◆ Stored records
......

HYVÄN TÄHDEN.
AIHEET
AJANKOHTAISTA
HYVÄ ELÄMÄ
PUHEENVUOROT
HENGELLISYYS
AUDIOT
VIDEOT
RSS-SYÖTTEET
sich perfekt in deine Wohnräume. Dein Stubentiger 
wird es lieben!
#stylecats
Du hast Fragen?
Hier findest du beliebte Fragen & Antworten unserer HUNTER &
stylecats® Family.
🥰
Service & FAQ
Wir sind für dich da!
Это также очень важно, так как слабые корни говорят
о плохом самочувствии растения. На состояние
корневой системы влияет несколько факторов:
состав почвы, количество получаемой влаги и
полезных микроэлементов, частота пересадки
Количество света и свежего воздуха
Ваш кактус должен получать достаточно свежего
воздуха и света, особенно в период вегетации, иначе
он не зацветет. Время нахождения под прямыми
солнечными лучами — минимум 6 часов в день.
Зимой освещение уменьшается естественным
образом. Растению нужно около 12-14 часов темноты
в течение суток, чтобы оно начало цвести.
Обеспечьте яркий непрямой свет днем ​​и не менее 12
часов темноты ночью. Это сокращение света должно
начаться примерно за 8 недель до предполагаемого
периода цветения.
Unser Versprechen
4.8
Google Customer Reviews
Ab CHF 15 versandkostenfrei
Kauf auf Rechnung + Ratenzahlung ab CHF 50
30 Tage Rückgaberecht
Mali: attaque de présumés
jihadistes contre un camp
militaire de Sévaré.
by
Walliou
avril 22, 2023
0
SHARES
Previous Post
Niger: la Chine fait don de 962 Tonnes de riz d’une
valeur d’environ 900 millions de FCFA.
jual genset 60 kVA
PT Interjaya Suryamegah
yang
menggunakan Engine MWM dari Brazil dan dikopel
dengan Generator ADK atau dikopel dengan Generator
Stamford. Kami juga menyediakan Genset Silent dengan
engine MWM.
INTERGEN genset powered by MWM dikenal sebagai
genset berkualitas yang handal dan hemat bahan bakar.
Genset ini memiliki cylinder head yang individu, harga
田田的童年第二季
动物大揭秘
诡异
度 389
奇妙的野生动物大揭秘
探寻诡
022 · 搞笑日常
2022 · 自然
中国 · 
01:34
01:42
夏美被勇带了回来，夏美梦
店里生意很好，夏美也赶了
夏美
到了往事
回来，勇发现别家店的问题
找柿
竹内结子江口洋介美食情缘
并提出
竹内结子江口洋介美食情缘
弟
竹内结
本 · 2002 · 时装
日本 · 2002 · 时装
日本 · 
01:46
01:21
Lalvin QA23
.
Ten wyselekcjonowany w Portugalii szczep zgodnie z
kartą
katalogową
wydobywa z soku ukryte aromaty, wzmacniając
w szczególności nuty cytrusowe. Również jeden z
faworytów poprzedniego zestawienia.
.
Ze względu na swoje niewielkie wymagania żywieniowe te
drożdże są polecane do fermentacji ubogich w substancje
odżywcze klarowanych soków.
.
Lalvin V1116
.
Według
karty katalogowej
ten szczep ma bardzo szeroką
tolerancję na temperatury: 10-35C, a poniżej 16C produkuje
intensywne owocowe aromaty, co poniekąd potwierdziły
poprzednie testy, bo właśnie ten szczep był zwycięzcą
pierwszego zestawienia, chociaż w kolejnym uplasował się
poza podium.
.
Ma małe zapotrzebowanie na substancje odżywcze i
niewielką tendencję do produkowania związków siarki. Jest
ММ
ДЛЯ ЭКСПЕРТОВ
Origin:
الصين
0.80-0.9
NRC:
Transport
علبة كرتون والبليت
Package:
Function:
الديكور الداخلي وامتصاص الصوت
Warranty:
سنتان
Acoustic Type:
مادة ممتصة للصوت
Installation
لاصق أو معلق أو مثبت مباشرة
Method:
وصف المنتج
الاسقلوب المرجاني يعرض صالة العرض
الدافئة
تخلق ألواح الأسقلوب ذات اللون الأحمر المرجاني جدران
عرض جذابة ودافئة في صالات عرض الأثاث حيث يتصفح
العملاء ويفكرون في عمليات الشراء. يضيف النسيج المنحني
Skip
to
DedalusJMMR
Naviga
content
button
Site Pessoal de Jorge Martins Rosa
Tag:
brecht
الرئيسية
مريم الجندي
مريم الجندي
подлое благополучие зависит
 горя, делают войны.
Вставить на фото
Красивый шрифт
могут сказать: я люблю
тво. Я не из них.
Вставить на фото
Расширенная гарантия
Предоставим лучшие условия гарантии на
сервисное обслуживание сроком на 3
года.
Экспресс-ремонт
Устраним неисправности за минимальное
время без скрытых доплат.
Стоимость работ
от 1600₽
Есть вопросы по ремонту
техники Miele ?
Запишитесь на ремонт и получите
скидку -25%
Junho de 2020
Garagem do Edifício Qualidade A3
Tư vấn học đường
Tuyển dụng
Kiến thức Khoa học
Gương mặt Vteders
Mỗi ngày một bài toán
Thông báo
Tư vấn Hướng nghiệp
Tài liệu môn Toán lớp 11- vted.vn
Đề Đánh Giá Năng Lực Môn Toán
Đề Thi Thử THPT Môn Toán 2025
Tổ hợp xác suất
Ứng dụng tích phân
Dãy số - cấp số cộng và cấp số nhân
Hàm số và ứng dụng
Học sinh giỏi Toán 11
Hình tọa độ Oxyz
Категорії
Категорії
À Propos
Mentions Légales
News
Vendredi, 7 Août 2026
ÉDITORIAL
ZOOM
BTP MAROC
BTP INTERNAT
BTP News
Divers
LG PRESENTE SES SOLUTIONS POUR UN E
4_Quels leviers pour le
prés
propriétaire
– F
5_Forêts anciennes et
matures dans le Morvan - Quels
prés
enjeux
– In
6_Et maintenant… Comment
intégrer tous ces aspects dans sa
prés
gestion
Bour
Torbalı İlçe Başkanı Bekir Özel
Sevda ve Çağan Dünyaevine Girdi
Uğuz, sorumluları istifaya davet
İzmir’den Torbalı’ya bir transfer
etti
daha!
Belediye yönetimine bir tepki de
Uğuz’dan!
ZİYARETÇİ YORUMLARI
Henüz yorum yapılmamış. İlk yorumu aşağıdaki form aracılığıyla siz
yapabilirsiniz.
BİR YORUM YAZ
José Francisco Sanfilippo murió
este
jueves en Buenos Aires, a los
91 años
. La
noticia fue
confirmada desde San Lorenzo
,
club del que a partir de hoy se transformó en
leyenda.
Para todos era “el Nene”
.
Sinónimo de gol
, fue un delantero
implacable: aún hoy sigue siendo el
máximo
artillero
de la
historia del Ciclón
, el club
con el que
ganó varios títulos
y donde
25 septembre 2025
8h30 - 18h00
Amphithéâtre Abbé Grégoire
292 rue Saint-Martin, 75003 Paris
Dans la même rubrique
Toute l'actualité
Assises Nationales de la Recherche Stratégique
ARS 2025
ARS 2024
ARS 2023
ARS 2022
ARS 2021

......

◆ Activity
This task asks for the number of lines above that include the string "substancje". Respond with that number only.

◆ Result
2